Percoco has a different idea going forward, suggesting that the AI opportunity for the company is offset by automotive headwinds and a full valuation.
"With downside to consensus estimates driven by pressures in the auto business and catalysts for it non-auto business priced in at its current valuation, we assume coverage at Equal-weight with a $424 price target and wait for a better entry point," Percoco said.
The analyst said Tesla is a leader in electric vehicles, renewable energy, manufacturing, and real-world AI, which should give it a premium valuation.
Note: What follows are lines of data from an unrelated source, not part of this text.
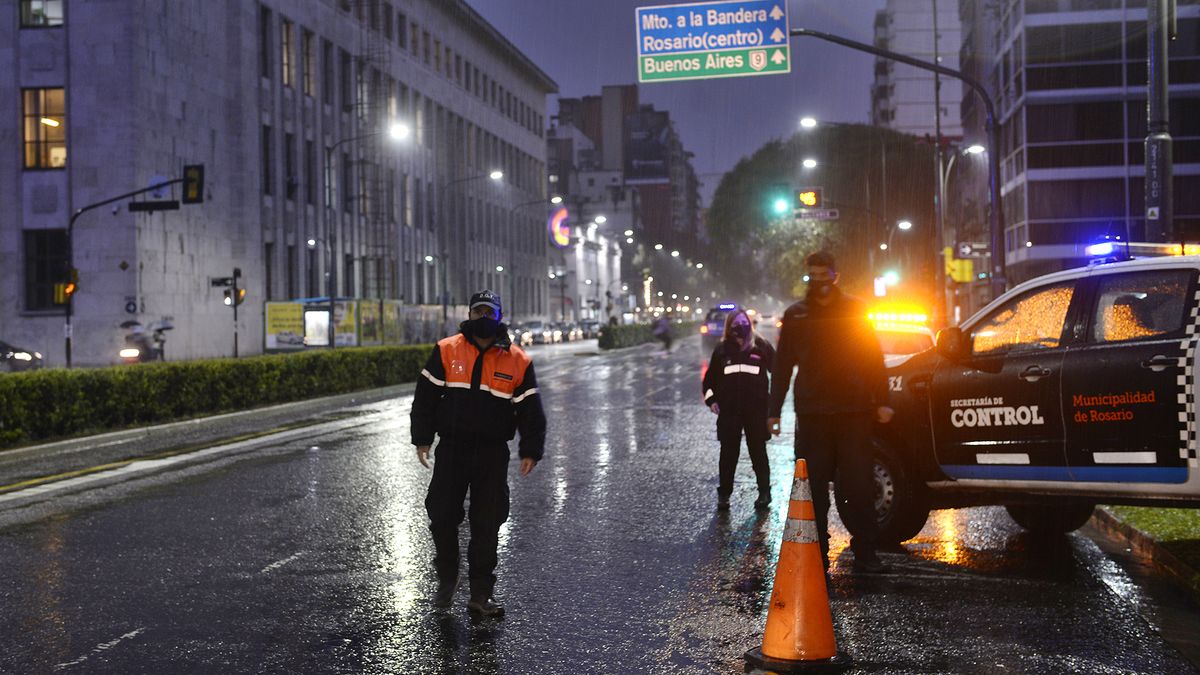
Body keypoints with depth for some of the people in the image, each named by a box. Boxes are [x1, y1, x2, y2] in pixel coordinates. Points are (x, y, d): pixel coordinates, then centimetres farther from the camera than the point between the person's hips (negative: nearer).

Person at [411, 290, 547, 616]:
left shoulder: (518, 361, 1)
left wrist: (531, 451, -1)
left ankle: (481, 592, 13)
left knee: (487, 523, 3)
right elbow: (426, 396, 4)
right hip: (452, 448, 0)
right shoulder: (446, 351, 1)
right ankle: (447, 579, 25)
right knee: (443, 516, 2)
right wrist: (422, 439, 0)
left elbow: (530, 410, 4)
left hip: (493, 453, 0)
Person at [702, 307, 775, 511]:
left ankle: (764, 492, 16)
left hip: (756, 410, -2)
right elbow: (710, 376, 16)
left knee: (758, 452, 6)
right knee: (728, 453, 4)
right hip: (729, 411, 2)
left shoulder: (761, 346, 1)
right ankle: (724, 493, 11)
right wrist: (711, 399, 6)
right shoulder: (722, 349, 8)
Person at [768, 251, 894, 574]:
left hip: (854, 412, -1)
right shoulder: (796, 314, 11)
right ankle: (817, 555, 9)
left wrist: (881, 401, 0)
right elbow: (782, 366, 12)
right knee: (814, 487, 3)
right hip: (812, 413, 1)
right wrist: (775, 410, 6)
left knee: (859, 486, 0)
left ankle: (865, 552, 7)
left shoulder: (855, 310, 8)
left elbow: (874, 358, 8)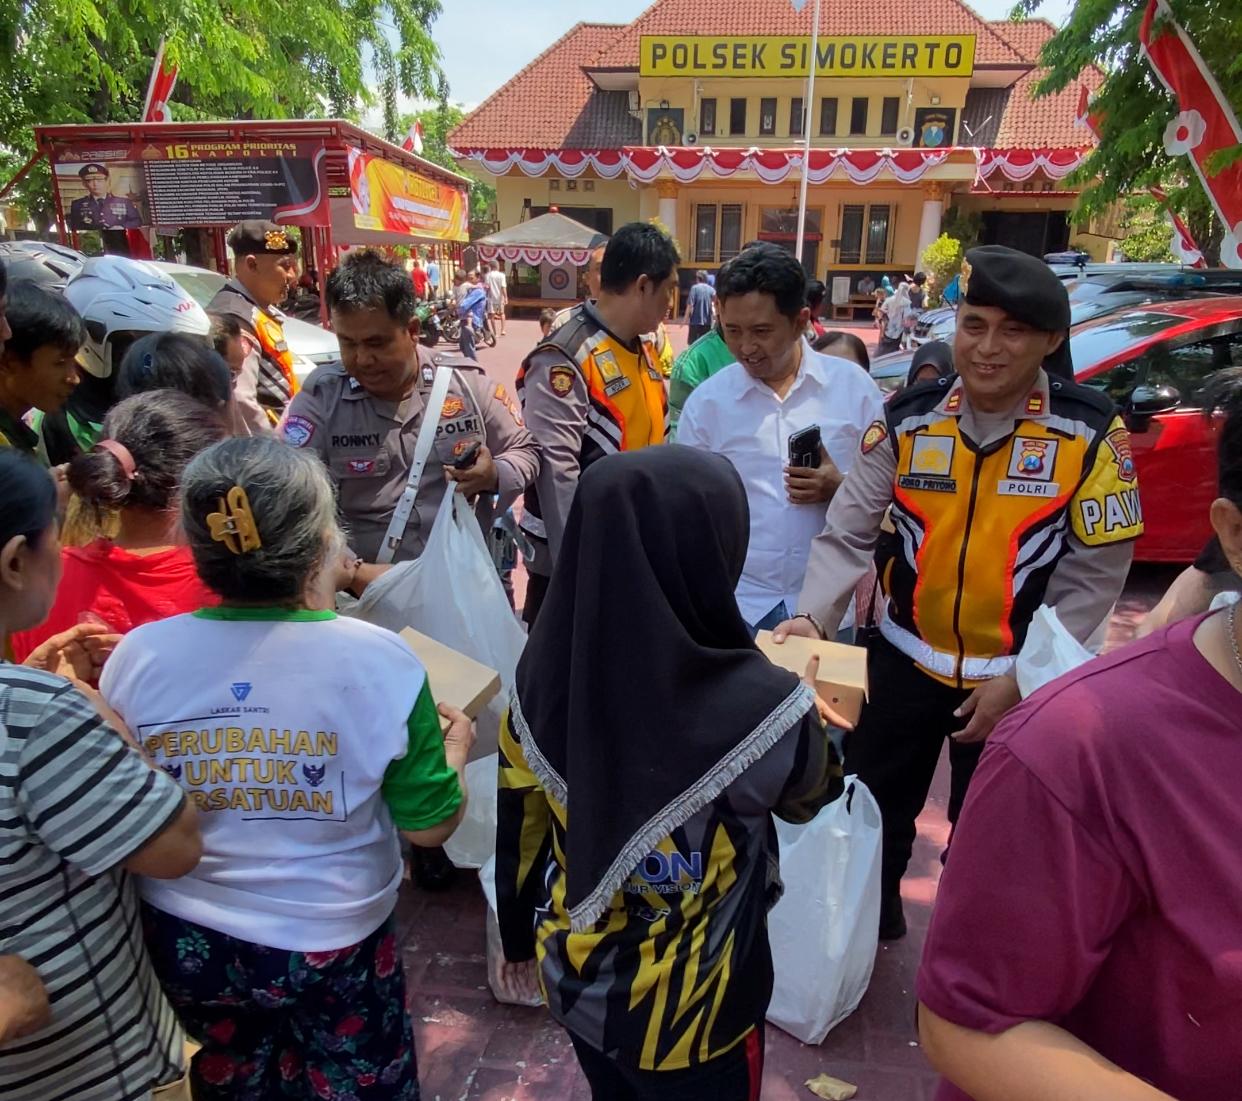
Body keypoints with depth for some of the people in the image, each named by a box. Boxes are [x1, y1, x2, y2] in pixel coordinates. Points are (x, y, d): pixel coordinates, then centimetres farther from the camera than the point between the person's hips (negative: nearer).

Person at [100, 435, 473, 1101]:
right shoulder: (376, 659, -24)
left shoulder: (136, 657, -17)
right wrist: (456, 744, 5)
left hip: (182, 942, 3)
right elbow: (431, 824, -14)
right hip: (331, 944, -2)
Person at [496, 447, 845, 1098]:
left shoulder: (545, 671, -20)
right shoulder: (758, 710, -32)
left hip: (574, 982, 4)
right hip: (689, 1014, -3)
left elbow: (521, 819, -4)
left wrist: (519, 935, 13)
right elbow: (811, 793, -9)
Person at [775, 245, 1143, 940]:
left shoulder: (1091, 433, -14)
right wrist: (811, 616, -28)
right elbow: (849, 534, -11)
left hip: (1020, 677, -2)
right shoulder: (907, 421, -9)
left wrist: (1020, 678, -14)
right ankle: (868, 919, 47)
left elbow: (1095, 573, -11)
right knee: (873, 804, 18)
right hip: (907, 656, 2)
"However, high expectations on the latter (AI) have brought the stock closer to fair valuation."
The analyst sees challenging catalysts for Tesla going forward, which could provide downside to estimates.
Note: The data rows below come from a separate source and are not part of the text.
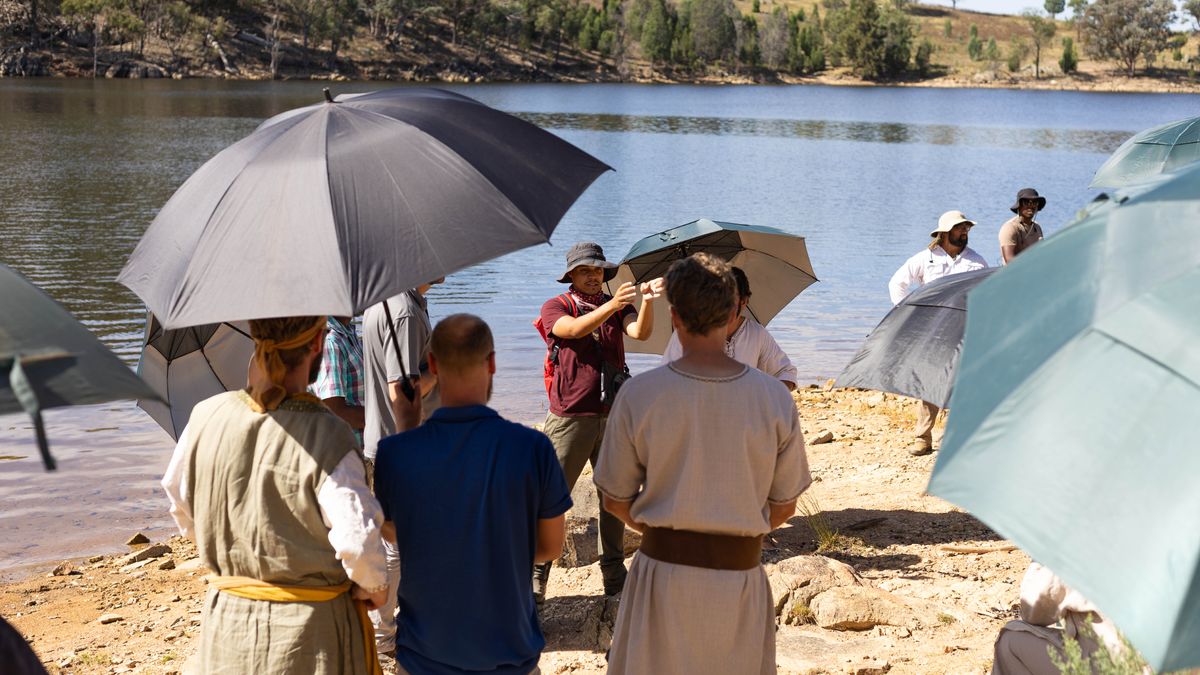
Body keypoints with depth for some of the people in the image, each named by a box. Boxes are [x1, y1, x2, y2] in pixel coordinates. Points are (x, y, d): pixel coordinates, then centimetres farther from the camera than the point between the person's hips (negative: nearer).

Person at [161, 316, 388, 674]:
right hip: (311, 634, -4)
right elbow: (359, 542, -27)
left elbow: (184, 515, 7)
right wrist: (374, 587, -6)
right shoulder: (326, 436, -22)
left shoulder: (206, 417, -7)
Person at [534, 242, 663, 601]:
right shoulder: (555, 307, 0)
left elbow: (640, 332, -12)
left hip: (612, 416, 4)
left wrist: (647, 301, -32)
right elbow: (576, 329, -22)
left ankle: (615, 578, 23)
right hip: (570, 419, -3)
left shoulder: (618, 306, 9)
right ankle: (535, 581, 4)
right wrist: (611, 305, -38)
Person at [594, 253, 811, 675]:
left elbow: (616, 502, -2)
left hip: (662, 571, -1)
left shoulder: (638, 394, -11)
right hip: (741, 575, 1)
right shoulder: (775, 398, -8)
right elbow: (784, 506, 2)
"We believe it will be increasingly challenging to support meaningful upside to Tesla shares barring an improvement, or at least stabilization, within its auto business."
Along with the base case price target of $425, Percoco has a bull case valuation of $860 and a bear case valuation of $145 on Tesla stock.
Morgan Stanley on General Motors: While Percoco sees Tesla stock less favorable than Jonas, the new automotive analyst for Morgan Stanley sees a brighter short-term future for General Motors.
"Over the course of the last year, GM made strides in realigning their capital allocation strategy with a more tempered EV and AV growth curve," Percoco said.
The analyst said General Motors could benefit from reduced policy uncertainty, the ending of EV tax credits, and reductions in emissions-related requirements.
"We expect GM to manage through with an appropriately re-aligned capital allocation strategy and refreshed product lineup highlighting strength in GM's core ICE trucks and SUVs."
Percoco said investors could see a "prolongation of ‘ICE is Nice' narrative" for traditional automakers.
"As a result of easing compliance requirements, OEMs can leverage consumer preference for higher-value ICE and hybrid vehicles."
A shift back to ICE vehicles by consumers in 2026 could be a tailwind for General Motors.
While neither company has completely abandoned its electric vehicle presence, changes to growth plans and focusing on ICE vehicles could pay off in the short term, according to Percoco.
Morgan Stanley on Auto Sector: The analyst expects electric vehicle volume to be down 20% year-over-year in the United States for 2026, painting a cautious outlook on the pure-play EV companies like Tesla, Rivian and Lucid.
The analyst forecasts ICE vehicle sales in the U.S. market to be up 1% year-over-year in 2026.
"Position your portfolio toward best in class operators that can navigate a slower industry outlook by allocating capital effectively with a strong execution track record (General Motors)," Percoco said.
The analyst warned investors to "be wary" of companies facing industry headwinds, such as EV deceleration.
GM, TSLA Price Action: General Motors stock is down 0.5% to $75.69 on Monday versus a 52-week trading range of $41.60 to $77.00. General Motors shares are up 47.3% year-to-date in 2025.
Tesla stock is down 3.6% to $438.84 on Monday versus a 52-week trading range of $214.25 to $488.54. Tesla shares are up 15.6% year-to-date in 2025.